### Brano fornito

Colantuono: ecco la mia Atalanta
Voglio aggressività e coraggio

Da «equilibrio e duttilità» ad «aggressività e coraggio». In cinque anni Stefano Colantuono ne ha fatta di strada. Sul campo, nelle sue convinzioni tattiche e in sala stampa, nei rapporti con i mass media. Allora arrivò con il soprannome di «carta vetrata» che nel tempo poi smentì con i fatti.

Oggi affronta l'intervista destinata a spiegare il suo calcio con tutt'altra disinvoltura rispetto ai timori di quell'estate. Sa che l'aspettano le domande su moduli e assetti alle quali rispondere cercando comunque di non svelare i particolari.

Ma, soprattutto, Colantuono sa che rispetto al suo esordio nerazzurro oggi lo conforta un clamoroso vantaggio: ha la squadra fatta da metà luglio. Non gli era mai successo in carriera. Probabilmente anche per questo vedendo il titolo di cinque anni fa («Il calcio di Colantuono: equilibrio e duttilità») il mister sorride, annuisce e comincia facendo subito capire di voler guardare avanti.

### Esercizio
Copia dall'articolo su Colantuono tutto il testo compreso tra "Oggi affronta l'intervista" e "voler guardare avanti.", estremi inclusi.

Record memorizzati
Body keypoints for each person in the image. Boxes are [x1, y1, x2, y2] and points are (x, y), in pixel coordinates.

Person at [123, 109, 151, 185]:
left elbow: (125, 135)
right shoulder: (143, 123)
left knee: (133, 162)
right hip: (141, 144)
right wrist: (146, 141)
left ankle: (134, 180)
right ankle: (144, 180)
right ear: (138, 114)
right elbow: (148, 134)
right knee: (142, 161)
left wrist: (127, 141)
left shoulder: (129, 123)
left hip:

### Area risposta
Oggi affronta l'intervista destinata a spiegare il suo calcio con tutt'altra disinvoltura rispetto ai timori di quell'estate. Sa che l'aspettano le domande su moduli e assetti alle quali rispondere cercando comunque di non svelare i particolari.

Ma, soprattutto, Colantuono sa che rispetto al suo esordio nerazzurro oggi lo conforta un clamoroso vantaggio: ha la squadra fatta da metà luglio. Non gli era mai successo in carriera. Probabilmente anche per questo vedendo il titolo di cinque anni fa («Il calcio di Colantuono: equilibrio e duttilità») il mister sorride, annuisce e comincia facendo subito capire di voler guardare avanti.